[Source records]

=== Begin Enclosure ===

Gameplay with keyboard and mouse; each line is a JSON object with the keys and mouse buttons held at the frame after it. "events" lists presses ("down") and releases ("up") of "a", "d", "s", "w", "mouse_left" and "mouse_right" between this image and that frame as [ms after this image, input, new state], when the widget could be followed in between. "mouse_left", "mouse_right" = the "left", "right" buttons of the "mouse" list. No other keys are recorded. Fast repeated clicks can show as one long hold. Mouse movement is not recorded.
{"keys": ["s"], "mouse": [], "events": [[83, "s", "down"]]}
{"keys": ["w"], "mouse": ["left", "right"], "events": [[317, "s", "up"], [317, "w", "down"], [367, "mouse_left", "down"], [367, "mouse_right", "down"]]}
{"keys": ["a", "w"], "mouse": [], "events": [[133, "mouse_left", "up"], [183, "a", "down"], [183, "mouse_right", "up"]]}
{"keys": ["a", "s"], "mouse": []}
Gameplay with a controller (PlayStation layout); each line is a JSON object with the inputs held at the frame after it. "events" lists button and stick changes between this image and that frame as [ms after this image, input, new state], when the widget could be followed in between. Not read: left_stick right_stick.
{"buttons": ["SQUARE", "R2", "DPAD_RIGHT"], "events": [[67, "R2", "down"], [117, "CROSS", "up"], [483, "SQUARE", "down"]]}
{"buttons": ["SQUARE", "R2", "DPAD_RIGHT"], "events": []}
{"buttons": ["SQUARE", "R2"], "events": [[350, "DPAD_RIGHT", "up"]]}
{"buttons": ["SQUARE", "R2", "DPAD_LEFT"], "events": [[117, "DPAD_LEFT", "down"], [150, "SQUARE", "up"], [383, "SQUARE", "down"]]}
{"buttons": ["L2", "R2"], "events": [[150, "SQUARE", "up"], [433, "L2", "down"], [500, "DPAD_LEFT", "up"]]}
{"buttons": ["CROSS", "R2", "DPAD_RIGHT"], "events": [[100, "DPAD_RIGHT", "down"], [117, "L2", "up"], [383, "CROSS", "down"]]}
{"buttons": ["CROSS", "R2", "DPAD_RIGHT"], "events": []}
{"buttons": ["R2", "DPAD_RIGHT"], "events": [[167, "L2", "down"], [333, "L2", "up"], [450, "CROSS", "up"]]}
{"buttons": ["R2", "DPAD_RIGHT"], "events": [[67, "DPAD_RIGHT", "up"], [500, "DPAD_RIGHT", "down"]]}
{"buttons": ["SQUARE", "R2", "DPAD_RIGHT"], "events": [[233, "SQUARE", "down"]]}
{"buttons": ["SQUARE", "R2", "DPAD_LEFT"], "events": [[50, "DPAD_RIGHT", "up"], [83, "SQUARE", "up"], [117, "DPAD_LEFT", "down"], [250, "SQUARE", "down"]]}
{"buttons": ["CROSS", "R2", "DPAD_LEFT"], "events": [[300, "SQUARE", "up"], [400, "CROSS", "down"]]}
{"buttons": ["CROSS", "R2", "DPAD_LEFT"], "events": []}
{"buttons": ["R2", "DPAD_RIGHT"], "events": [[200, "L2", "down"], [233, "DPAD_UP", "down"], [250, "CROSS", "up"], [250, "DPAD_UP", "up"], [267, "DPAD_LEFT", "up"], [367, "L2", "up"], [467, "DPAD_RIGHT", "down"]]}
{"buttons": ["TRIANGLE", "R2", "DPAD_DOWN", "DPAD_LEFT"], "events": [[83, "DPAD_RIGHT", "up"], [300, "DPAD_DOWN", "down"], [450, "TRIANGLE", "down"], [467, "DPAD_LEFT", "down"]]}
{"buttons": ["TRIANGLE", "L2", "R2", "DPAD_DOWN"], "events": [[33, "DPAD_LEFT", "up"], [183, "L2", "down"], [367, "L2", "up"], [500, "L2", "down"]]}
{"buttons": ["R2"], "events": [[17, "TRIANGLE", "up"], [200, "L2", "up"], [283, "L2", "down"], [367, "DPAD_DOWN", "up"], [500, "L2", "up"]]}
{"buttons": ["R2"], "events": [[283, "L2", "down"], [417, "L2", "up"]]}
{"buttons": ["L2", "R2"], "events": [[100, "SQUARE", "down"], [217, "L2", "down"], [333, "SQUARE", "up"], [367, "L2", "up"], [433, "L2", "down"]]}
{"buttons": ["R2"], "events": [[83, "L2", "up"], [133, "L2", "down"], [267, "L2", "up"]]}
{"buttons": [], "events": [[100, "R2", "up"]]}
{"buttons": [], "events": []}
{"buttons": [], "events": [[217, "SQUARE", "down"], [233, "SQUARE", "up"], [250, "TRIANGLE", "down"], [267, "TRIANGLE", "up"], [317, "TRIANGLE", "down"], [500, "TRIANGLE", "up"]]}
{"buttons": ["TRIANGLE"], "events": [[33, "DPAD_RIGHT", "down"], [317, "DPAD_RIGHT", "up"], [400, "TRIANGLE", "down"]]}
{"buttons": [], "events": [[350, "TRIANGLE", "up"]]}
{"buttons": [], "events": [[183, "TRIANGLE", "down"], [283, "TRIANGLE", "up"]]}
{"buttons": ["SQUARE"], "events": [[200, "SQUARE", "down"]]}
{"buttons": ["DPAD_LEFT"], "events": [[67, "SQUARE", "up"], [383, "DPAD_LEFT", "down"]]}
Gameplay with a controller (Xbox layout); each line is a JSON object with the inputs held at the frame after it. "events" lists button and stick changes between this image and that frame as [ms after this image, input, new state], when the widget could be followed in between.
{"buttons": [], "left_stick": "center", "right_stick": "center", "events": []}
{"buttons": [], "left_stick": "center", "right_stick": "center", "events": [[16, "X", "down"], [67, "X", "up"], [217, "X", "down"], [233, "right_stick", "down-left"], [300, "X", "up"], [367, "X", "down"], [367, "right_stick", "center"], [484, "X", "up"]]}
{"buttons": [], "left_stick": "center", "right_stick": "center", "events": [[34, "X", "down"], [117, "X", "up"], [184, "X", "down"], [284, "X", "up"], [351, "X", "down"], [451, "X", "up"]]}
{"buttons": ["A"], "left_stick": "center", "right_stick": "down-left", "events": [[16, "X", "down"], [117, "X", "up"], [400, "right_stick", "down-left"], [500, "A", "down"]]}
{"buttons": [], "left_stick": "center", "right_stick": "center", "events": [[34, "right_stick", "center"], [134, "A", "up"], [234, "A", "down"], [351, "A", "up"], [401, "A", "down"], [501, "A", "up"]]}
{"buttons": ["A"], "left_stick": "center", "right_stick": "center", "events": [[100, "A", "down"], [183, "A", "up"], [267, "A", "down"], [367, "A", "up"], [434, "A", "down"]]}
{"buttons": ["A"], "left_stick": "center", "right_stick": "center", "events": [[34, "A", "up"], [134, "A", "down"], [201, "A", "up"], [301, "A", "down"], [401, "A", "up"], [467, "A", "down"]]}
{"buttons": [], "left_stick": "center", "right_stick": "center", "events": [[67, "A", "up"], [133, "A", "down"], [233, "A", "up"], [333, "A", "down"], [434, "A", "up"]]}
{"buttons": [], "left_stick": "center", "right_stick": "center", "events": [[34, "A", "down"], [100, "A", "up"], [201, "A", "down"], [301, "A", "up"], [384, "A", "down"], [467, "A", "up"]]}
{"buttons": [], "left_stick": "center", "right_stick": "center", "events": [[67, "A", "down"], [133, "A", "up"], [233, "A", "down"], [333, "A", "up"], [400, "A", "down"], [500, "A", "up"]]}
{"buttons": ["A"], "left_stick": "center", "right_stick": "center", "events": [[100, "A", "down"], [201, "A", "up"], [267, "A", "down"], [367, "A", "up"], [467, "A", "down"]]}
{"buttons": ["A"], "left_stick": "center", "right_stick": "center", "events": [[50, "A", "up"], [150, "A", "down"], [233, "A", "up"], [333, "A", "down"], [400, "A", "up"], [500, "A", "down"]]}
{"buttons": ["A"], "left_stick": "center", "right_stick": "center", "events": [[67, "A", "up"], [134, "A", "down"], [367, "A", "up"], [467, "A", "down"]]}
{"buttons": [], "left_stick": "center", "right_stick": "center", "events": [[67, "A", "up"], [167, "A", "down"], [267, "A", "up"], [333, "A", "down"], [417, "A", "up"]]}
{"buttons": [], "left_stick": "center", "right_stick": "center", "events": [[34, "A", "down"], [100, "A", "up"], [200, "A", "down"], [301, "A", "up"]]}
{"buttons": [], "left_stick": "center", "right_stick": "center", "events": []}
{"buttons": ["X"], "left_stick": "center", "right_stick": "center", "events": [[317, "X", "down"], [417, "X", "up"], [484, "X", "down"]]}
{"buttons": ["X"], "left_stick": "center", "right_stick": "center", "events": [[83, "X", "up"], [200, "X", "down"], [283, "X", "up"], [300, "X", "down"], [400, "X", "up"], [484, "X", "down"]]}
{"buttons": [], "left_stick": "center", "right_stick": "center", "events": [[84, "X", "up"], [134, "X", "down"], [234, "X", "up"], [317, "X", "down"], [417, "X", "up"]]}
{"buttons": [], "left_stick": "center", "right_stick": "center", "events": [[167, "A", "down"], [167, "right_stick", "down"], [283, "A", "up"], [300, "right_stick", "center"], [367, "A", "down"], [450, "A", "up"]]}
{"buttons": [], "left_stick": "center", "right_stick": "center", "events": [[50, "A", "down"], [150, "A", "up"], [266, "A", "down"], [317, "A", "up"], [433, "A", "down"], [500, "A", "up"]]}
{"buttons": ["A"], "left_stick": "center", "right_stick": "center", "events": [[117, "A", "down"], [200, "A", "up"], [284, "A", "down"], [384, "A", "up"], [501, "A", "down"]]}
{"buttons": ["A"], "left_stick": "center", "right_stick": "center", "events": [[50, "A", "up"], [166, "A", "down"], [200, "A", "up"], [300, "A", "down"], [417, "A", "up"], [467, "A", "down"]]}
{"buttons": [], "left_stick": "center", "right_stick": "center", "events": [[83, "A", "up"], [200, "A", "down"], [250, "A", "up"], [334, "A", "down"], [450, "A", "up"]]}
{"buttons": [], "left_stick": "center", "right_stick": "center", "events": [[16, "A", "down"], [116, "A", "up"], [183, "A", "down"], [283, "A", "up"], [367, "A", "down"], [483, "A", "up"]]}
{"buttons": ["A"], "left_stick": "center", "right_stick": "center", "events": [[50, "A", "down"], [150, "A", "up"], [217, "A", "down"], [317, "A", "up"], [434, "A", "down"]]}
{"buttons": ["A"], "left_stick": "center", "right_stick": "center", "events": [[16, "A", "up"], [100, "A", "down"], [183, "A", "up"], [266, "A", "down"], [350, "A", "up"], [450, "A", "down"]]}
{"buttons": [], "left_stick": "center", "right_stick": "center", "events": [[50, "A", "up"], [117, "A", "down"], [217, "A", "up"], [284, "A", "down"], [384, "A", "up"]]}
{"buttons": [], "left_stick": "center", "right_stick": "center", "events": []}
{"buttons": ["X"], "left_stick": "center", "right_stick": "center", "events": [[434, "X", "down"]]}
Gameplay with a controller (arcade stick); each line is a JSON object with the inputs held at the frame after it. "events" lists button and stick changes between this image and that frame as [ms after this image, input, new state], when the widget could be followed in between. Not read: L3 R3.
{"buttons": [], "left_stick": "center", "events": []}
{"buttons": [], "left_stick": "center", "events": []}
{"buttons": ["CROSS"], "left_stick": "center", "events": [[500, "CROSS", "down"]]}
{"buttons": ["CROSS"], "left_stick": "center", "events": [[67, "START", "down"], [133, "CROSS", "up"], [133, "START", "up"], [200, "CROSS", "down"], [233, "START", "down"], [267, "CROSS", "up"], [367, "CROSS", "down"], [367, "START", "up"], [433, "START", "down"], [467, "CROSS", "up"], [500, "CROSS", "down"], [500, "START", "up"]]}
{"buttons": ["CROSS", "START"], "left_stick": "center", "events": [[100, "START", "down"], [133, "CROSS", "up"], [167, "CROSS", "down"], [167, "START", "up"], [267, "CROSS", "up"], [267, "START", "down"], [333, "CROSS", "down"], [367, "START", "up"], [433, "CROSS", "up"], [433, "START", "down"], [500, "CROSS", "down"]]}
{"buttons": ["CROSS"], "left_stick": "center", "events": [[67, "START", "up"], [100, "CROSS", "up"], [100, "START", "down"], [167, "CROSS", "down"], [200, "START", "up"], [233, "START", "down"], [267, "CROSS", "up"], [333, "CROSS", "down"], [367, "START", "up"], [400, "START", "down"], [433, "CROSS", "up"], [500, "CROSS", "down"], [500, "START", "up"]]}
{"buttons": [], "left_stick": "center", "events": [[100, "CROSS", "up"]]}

=== End Enclosure ===

What is expected
From the records above, return each line that includes "changes".

Exercise answer
Gameplay with a controller (PlayStation layout); each line is a JSON object with the inputs held at the frame after it. "events" lists button and stick changes between this image and that frame as [ms after this image, input, new state], when the widget could be followed in between. Not read: left_stick right_stick.
Gameplay with a controller (Xbox layout); each line is a JSON object with the inputs held at the frame after it. "events" lists button and stick changes between this image and that frame as [ms after this image, input, new state], when the widget could be followed in between.
Gameplay with a controller (arcade stick); each line is a JSON object with the inputs held at the frame after it. "events" lists button and stick changes between this image and that frame as [ms after this image, input, new state], when the widget could be followed in between. Not read: L3 R3.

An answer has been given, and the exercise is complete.